Making a surface of scattered 3-D data in Mathematica

Displaying 3-dimensional data on a computer monitor or on the printed page is challenging, since these are 2-dimensional media. However, it can be accomplished in a still picture if the data lends itself to being patched together in a kind of surface, rather than being a collection of isolated points.

This is particularly easy if the x-values and y-values of the data form a rectangular grid; in this case, many graphics packages make it easy to render such data into a surface map, where the z-values of the data are interpreted as elevation, so that the peaks and valleys of the surface map indicate high and low values of z. Other approaches to grid data include contour maps and density maps.

Surface Map

Contour Map

Density Map

When the 3-D data is not neatly arranged in a rectangular grid in its first two coordinates, the problem becomes more difficult. The worst case is when the data points are randomly scattered points in three dimensions; in this case it becomes necessary to create two images to be viewed in stereo, or a sequence of images to make an animation. On the other hand, even if x-y values don't lie on a rectangular grid, IDL and Mathematica make it possible to construct a surface map if the x and y values of the data make a reasonable covering of a convex region of the x-y plane, Both systems start by using performing a "Delauney triangulation" to subdivide the convex region into triangles.
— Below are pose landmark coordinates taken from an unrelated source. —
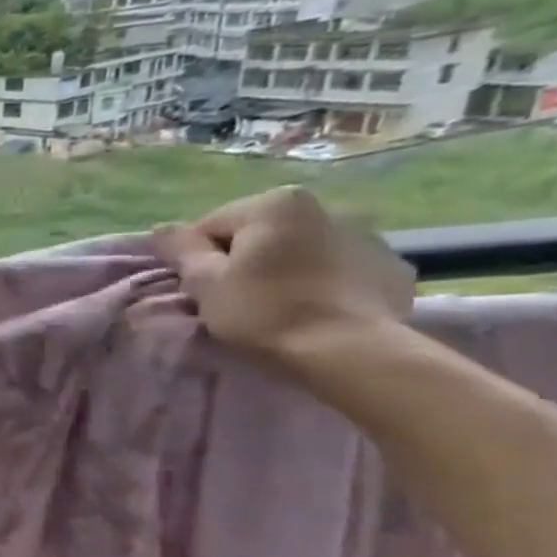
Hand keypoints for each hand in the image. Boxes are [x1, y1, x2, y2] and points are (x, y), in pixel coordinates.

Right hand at [152, 187, 414, 364]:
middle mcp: (326, 207)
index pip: (211, 226)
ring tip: (278, 306)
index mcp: (275, 205)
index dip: (197, 259)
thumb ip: (181, 249)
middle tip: (235, 299)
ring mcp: (370, 236)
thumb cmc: (264, 311)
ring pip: (302, 250)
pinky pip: (342, 269)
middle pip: (260, 235)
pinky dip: (325, 282)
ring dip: (286, 269)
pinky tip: (317, 309)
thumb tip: (162, 228)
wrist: (349, 351)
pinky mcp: (394, 268)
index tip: (200, 289)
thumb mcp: (204, 282)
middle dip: (245, 260)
The triangulation, plus the x-y-z data, provide the necessary information to create a surface. Mathematica builds the surface out of triangular patches, while IDL uses interpolation to construct a rectangular (51x51) grid of data, which can then be handled in familiar ways. The user can change the default size and span of the created grid, including what to do about z-values at grid points outside the original region.
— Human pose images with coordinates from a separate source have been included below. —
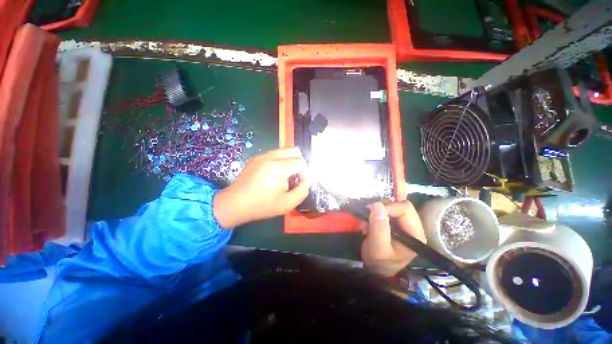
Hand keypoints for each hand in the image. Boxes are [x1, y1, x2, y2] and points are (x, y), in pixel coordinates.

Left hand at [213, 147, 309, 227]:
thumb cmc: (262, 205)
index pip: (301, 162)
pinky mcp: (256, 158)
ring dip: (289, 161)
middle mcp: (272, 156)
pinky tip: (273, 176)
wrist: (235, 203)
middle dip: (299, 163)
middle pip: (294, 150)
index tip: (298, 184)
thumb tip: (305, 181)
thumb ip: (302, 191)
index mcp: (280, 167)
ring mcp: (262, 155)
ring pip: (284, 150)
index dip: (304, 174)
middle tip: (294, 177)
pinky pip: (274, 154)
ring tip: (284, 177)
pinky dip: (280, 161)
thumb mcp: (288, 204)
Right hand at [361, 201, 425, 276]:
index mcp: (415, 234)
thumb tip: (377, 205)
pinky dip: (376, 213)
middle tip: (368, 215)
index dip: (388, 207)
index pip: (405, 209)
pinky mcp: (396, 224)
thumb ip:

The following example shows how Mathematica can handle the data in a list of 101 triplets of numbers in file "xyzdata.txt" which correspond to the x-y-z values of 101 points.
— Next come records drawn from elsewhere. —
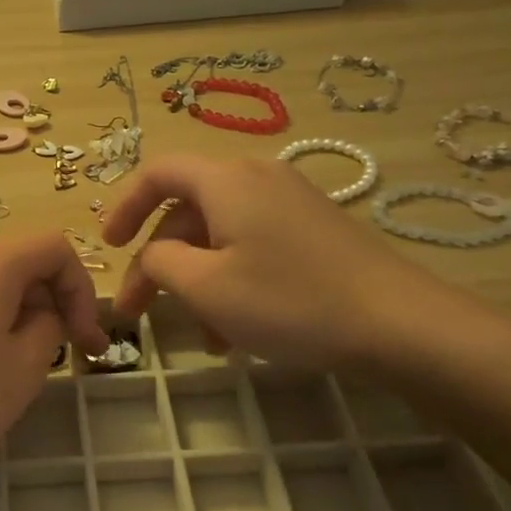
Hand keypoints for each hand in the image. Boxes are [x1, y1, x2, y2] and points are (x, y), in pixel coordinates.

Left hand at [0, 233, 109, 481]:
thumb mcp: (25, 369)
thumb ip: (49, 325)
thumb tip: (40, 312)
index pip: (54, 248)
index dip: (81, 290)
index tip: (85, 339)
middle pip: (14, 259)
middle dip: (43, 299)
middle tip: (52, 350)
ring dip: (4, 307)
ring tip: (2, 356)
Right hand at [102, 155, 453, 371]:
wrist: (401, 325)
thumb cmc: (289, 300)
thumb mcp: (205, 286)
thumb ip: (158, 262)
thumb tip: (152, 253)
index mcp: (226, 179)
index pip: (157, 173)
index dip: (124, 206)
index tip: (109, 245)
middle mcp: (257, 177)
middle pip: (187, 211)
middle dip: (158, 262)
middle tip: (141, 310)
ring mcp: (290, 203)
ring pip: (220, 236)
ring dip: (198, 281)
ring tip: (201, 337)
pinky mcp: (315, 230)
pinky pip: (253, 246)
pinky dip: (232, 281)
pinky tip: (237, 331)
Load the Standard package DiscreteMath`ComputationalGeometry`, then use the function TriangularSurfacePlot. It automatically performs the Delaunay triangulation, then uses it to produce a surface consisting of triangular patches.

    xyz = ReadList["xyzdata.txt", {Real,Real,Real}];

    Get["DiscreteMath`ComputationalGeometry`"]
    TriangularSurfacePlot[xyz, ViewPoint->{2,5,2}]

result:

An alternative approach, but one which must be used with caution, is to try to "fit" a simple function (e.g., polynomial) to match the data points, using Fit or NonlinearFit.